It was afternoon ministry and we had made sandwiches to take to kids that hang out at the local trash dump. Their families live off of the trash. I don’t think they eat what is there, but they use the resources they find while scavenging the mounds of junk. These families use another’s waste to maintain their homes. It was heart wrenching.
Mothers pushed and orchestrated their kids into lines to receive a simple chicken sandwich. I watched and took pictures as they were handed their lunch. I saw no life. Only sadness.I saw them smile but there was no joy. No hope. How do you find hope in a trash heap? You can’t. It’s lifeless.
I passed out bracelets to little girls, took pictures and made small talk with the moms. (And when I say small talk I mean very little talk. I only know a handful of Spanish phrases.) I walked around the enclosed area taking it all in. The dirty hands, the putrid smell, the downturned faces. Everything was so dull for a country that I lived in color! The rest of Nicaragua is vibrant and this place was hues of gray.
Hearing someone yell, I turned to watch a dump truck pull in and drive towards the back of the property. Then I saw the older boys begin to sprint towards it with their younger siblings trailing behind. Once they reached the moving vehicle, they jumped on the back and began to throw bags of “new” trash towards their siblings. Trash was being thrown and dragged towards their mothers and I watched with my mouth hanging open.

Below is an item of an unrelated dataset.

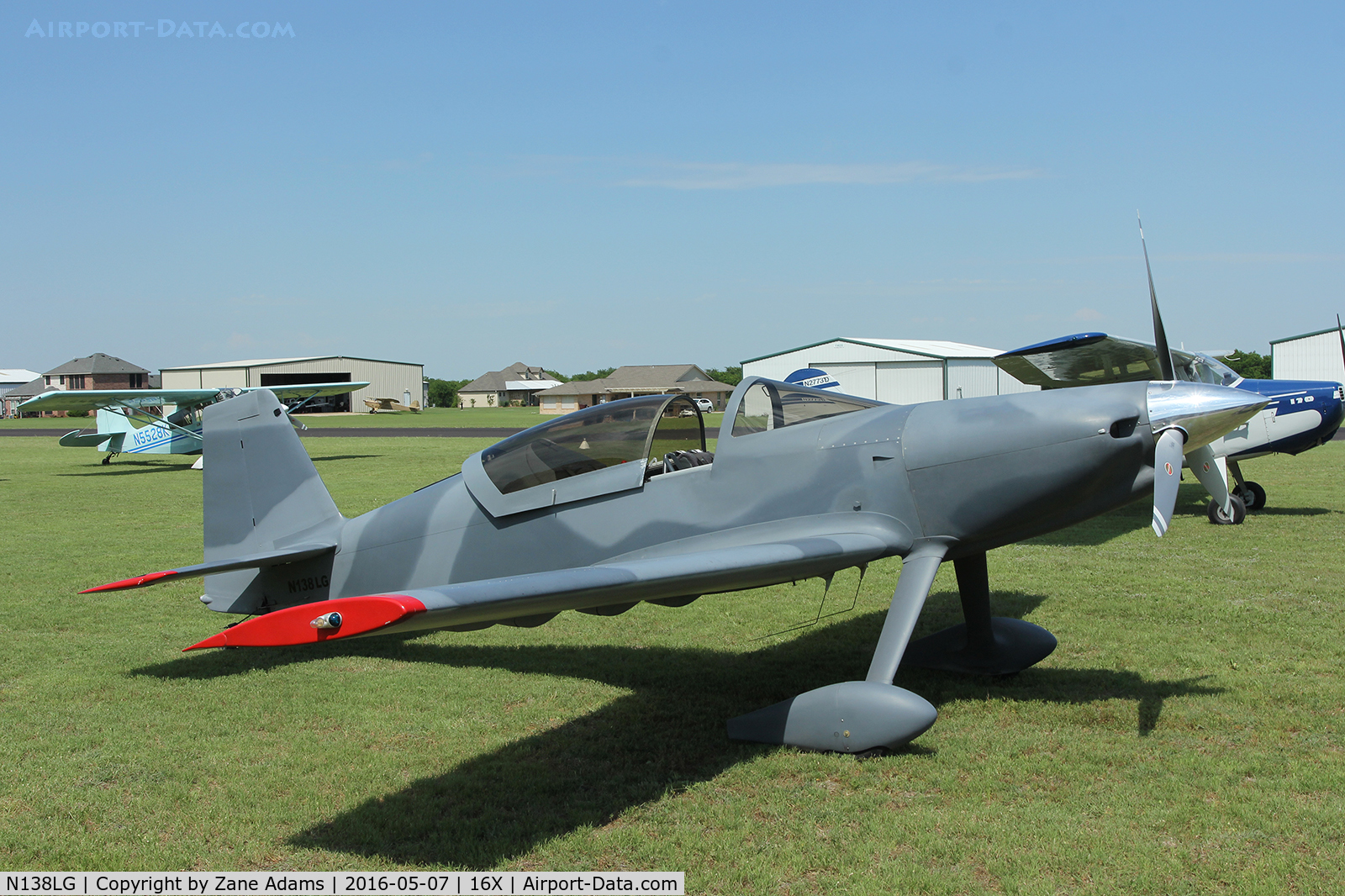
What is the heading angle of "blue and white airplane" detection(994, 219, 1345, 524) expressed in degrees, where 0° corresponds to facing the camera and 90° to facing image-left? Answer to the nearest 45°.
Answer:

I had never seen something so disgusting. As I processed it later I realized I had seen that play out in my own life. I have chased the garbage truck too, hungry for new trash. The world was the truck and its hallow ideas of identity and satisfaction were the waste. You think it’s going to bring you something good, but it’s the same old thing just in a new shiny wrapper. But if you know nothing else, if you have never tasted hope, then why not keep chasing?
These families knew no hope; they had never tasted the riches of a relationship with the King. I have. I have over and over. New mercies are poured out on me every day. Mercies that give me a visual of how ridiculous I look chasing after the world instead of the Lord.
I have tasted hope. And I’m never going back.